Empowering Developer, Operator, and Security Teams
Delineating the application delivery challenge into the sub-problems and using tools instead of tickets to coordinate between teams provides individuals more autonomy via self-service for developers and a decoupling of concerns for operators and security teams.
Technology Flexibility
A workflow-centric approach to application delivery allows heterogeneous technologies to be used easily. This simplifies hybrid cloud adoption but also enables easier experimentation and adoption of new tools and services without changing workflows.
Modern Security
Integrating security into each step of the application delivery process and placing zero trust in the network is required for the security challenges of today. HashiCorp Vault provides a security foundation and integrates with other HashiCorp and third-party products to provide a holistic security solution.
Reduced Complexity and Risk
From previous sections you've seen examples of how HashiCorp's approaches to IT challenges reduce complexity and risk.
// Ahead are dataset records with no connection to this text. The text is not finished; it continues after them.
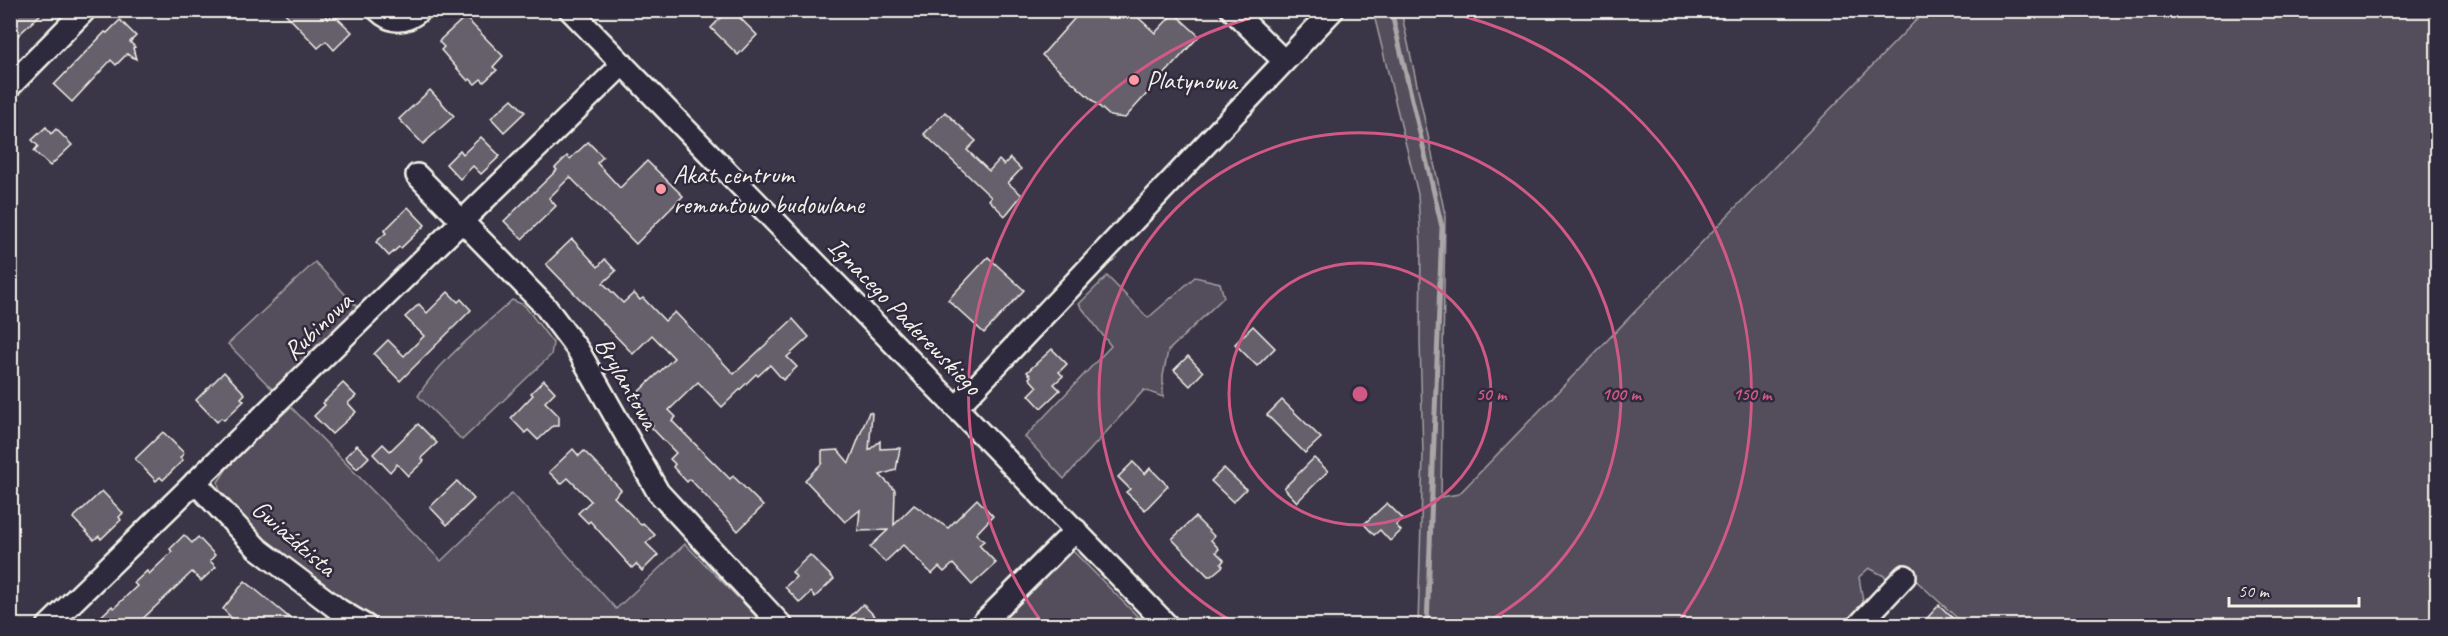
<svg xmlns="http://www.w3.org/2000/svg" width="2448" height="636" font-family="Caveat,sans-serif">
<rect width="100%" height="100%" fill="#3b3647"/>
<filter id="ink" filterUnits="userSpaceOnUse"><feTurbulence type="fractalNoise" baseFrequency=".0167" numOctaves="2"/><feDisplacementMap in="SourceGraphic" scale="12" xChannelSelector="R" yChannelSelector="G"/><feConvolveMatrix kernelMatrix="1 2 1 2 8 2 1 2 1" color-interpolation-filters="sRGB"/></filter>
<g filter="url(#ink)">
<g fill="#534e5c" stroke="#a4a0a2" stroke-width="1.5">
<path d="M1373,11H1401L1445,214L1441,497L1459,494L1925,11H2437V625H1965L1902,568L1888,578L1869,568L1859,577L1864,608L1849,625H1418L1423,455L1420,339L1421,246L1418,194Z"/>
<path d="M315,262L360,310L275,392L228,344Z"/>
<path d="M1107,276L1148,318L1195,277L1220,283L1224,297L1168,351L1163,376V397L1144,390L1064,479L1025,437L1111,346L1079,304Z"/>
<path d="M512,300L524,305L553,343L551,355L462,440L418,396C441,358 480,330 512,300Z"/>
<path d="M291,407L441,561L512,493L616,609L685,544L765,625H383L302,578L221,500L218,482L231,462Z"/>
<path d="M1072,550L1146,625L995,626L1064,554Z"/>
</g>
<g fill="none" stroke-linecap="round" stroke-linejoin="round">
<path stroke="#aaa6a7" stroke-width="5" d="M1391,10L1442,227L1427,626"/>
</g>
<g fill="#65616c" stroke="#f4f1e8" stroke-width="1.5">
<path d="M10,10H45L10,43Z"/>
<path d="M282,10H321L328,19L333,14L352,32L334,50L326,41L318,48Z"/>
<path d="M728,10H732L757,35L738,55L711,28Z"/>
<path d="M1082,10H1130L1155,33L1174,13L1199,36L1125,118L1110,116L1042,55Z"/>
<path d="M465,17L503,56L493,67L497,70L484,82L481,79L475,84L470,79L468,81L441,50L444,47L439,42L441,39Z"/>
<path d="M120,20L136,36L130,42L135,47L133,48L136,59L127,54L116,65L111,60L72,102L54,85L105,32L107,33Z"/>
<path d="M430,90L454,116L423,144L399,119Z"/>
<path d="M512,99L525,112L504,132L491,118Z"/>
<path d="M945,112L976,141L967,150L989,171L999,160L1004,165L1010,158L1021,169L1008,183L1022,195L1005,216L989,200L991,197L924,134Z"/>
<path d="M46,127L51,134L56,129L72,145L50,166L34,151L38,146L32,140Z"/>
<path d="M481,137L500,156L481,174L473,166L460,179L446,164L460,150L463,154Z"/>
<path d="M588,142L603,157L597,163L620,188L647,161L683,196L636,244L570,177L549,198L556,206L522,239L504,221L557,170L555,168L567,156L570,159Z"/>
<path d="M408,207L425,225L401,248L399,247L389,256L376,242L386,233L384,231Z"/>
<path d="M572,239L598,267L605,259L616,271L603,283L623,303L634,293L640,300L643,298L665,321L675,312L734,374L793,319L809,337L787,357L797,367L783,380L770,365L758,376L756,374L722,407L698,382L669,410L676,417L672,421L730,479L733,476L763,506L738,531L690,479L687,482L673,467L675,464L670,459L676,453L651,427L653,425L641,413L645,409L633,397L674,358L652,335L633,354L546,264Z"/>
<path d="M988,257L1024,290L984,333L948,300Z"/>
<path d="M448,292L458,302L461,299L471,310L400,381L374,354L388,340L404,356L424,336L405,317L419,304L427,313Z"/>
<path d="M1253,326L1275,348L1257,366L1235,344Z"/>
<path d="M1052,349L1067,364L1059,372L1063,376L1054,384L1060,390L1041,408L1029,395L1037,387L1029,378L1031,376L1027,372Z"/>
<path d="M1188,356L1203,372L1190,386L1174,370Z"/>
<path d="M224,372L245,394L241,398L244,401L224,420L221,418L217,422L196,400Z"/>
<path d="M544,380L555,392L545,402L559,416V426H553L538,440L528,430L525,433L511,418L533,395L531,393Z"/>
<path d="M343,383L356,396L348,403L356,412L332,434L314,416L325,405L323,403Z"/>
<path d="M1282,400L1321,438L1305,453L1267,415Z"/>
<path d="M869,412L872,413L869,450L880,441V449L900,448L896,470L880,475L895,490L894,525L914,505L948,528L977,499L993,516L976,534L984,541L979,545L996,563L972,585L953,564L944,572L939,567L932,574L903,545L885,562L870,547L888,530L858,531L860,510L845,522L805,480L822,463V451L838,450L849,463Z"/>
<path d="M418,424L437,443L421,458L424,461L408,476L397,464L390,472L373,454L383,444L390,451Z"/>
<path d="M163,432L184,453L180,458L183,460L163,480L160,477L156,481L135,459Z"/>
<path d="M357,445L369,457L357,469L345,457Z"/>
<path d="M573,449L579,456L584,451L597,464L621,490L614,497L641,525L643,523L655,535L646,543L658,555L642,571L636,564L632,568L590,521L588,523L578,513L591,501L568,478L561,484L549,472Z"/>
<path d="M1314,458L1328,471L1297,502L1284,488Z"/>
<path d="M1133,462L1145,474L1150,468L1168,486L1145,510L1126,492L1130,489L1118,477Z"/>
<path d="M1224,468L1246,489L1233,502L1211,481Z"/>
<path d="M457,481L474,499L447,525L430,507Z"/>
<path d="M102,491L123,513L119,517L121,520L101,539L99,536L94,540L73,518Z"/>
<path d="M1387,503L1403,519L1396,525L1401,531L1390,541L1380,530L1374,535L1364,524Z"/>
<path d="M1195,517L1214,536L1211,540L1219,549L1216,552L1224,560L1221,564L1223,566L1211,576H1208L1172,539Z"/>
<path d="M184,535L192,543L198,537L215,555L210,561L216,567L201,581L192,572L135,626H91L112,606L114,608L137,586L134,583L147,571L149,574L172,552L170,549Z"/>
<path d="M810,555L834,579L815,597L811,592L800,603L785,587L796,577L792,572Z"/>
<path d="M245,581L279,609L299,626H239L223,609Z"/>
<path d="M863,604L884,626H857L849,618Z"/>
<path d="M1939,605L1961,626H1920Z"/>
</g>
<g fill="none" stroke-linecap="round" stroke-linejoin="round">
<defs>
<g id="minor">
<path d="M378,10C392,24 406,23 420,10"/>
<path d="M570,10L1168,626"/>
<path d="M1232,10L1284,61"/>
<path d="M10,86L85,10"/>
<path d="M417,175L545,306L578,350L658,492L782,626"/>
<path d="M956,408L1333,10"/>
<path d="M195,482L257,548L339,610L366,626"/>
<path d="M48,626L623,64"/>
<path d="M980,626L1076,530"/>
<path d="M1858,626L1905,576"/>
</g>
</defs>
<use href="#minor" stroke="#f4f1e8" stroke-width="26"/>
<use href="#minor" stroke="#2f2a3d" stroke-width="21"/>
</g>
</g>
<g fill="none" stroke="#d15985" stroke-width="3">
<circle cx="1360" cy="394" r="131"/>
<path d="M1237 624A261 261 0 1 1 1483 624"/>
<path d="M1043 624A392 392 0 0 1 1278 11M1442 11A392 392 0 0 1 1677 624"/>
</g>
<g fill="#ff9aa2" stroke="#2f2a3d" stroke-width="2">
<circle cx="1134" cy="80" r="6"/>
<circle cx="661" cy="189" r="6"/>
</g>
<g text-anchor="middle" dominant-baseline="central" stroke-width="5" stroke-linejoin="round" paint-order="stroke">
<g font-size="26" fill="#f4f1e8" stroke="#2f2a3d" text-anchor="start">
<text x="1146" y="80">Platynowa</text>
<text x="673" y="174">Akat centrum<tspan x="673" dy="30">remontowo budowlane</tspan></text>
</g>
<g font-size="26" fill="#f4f1e8" stroke="#2f2a3d">
<text transform="translate(905 316) rotate(46)">Ignacego Paderewskiego</text>
<text transform="translate(318 326) rotate(-44)">Rubinowa</text>
<text transform="translate(627 383) rotate(60)">Brylantowa</text>
<text transform="translate(294 538) rotate(41)">Gwiaździsta</text>
</g>
</g>
<circle cx="1360" cy="394" r="9" fill="#d15985" stroke="#2f2a3d" stroke-width="3"/>
<g font-size="18" text-anchor="middle" font-weight="bold" fill="#d15985" stroke="#2f2a3d" stroke-width="5" stroke-linejoin="round" paint-order="stroke">
<text x="1491" y="400">50 m</text>
<text x="1621" y="400">100 m</text>
<text x="1752" y="400">150 m</text>
</g>
<rect width="2448" height="636" fill="none" stroke="#2f2a3d" stroke-width="36"/>
<rect x="18" y="18" width="2412" height="600" fill="none" stroke="#f4f1e8" stroke-width="2" filter="url(#ink)"/>
<path d="M2229 597v9h130v-9" fill="none" stroke="#f4f1e8" stroke-width="3"/>
<text x="2238" y="597" font-size="18" fill="#f4f1e8" stroke="#2f2a3d" stroke-width="4.5" paint-order="stroke">50 m</text>
</svg>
The simple management of security, system resilience, and infrastructure construction help engineers maintain distributed systems, keeping them clean and agile.
Simplify Compliance
Adopting a policy as code approach can remove compliance as a bottleneck in the application delivery process. Instead of filing tickets and manually enforcing business policies, compliance checks can be codified and automatically enforced. This provides a "sandbox" that developers and operators can work in without needing to wait for a slow approval process.
Conclusion
Software and infrastructure best practices will continue evolving to solve new challenges. HashiCorp addresses these challenges with a principled but pragmatic approach. For organizations adopting cloud, HashiCorp provides the products necessary to make the transition from traditional data centers to dynamic infrastructure services without having to rewrite your applications. The HashiCorp stack makes this transition safe and incremental, allowing your organization to gradually adopt more beneficial DevOps practices, with the eventual goal of empowering developers, operators, and security teams via automation.
Our open source tools are used by millions of users in every geography and industry sector. Our enterprise products are focused on solving the organizational challenges of the Global 10K, including collaboration, governance, and compliance. Our customers include many of the Fortune 500 such as Capital One, Salesforce, Verizon, and SAP.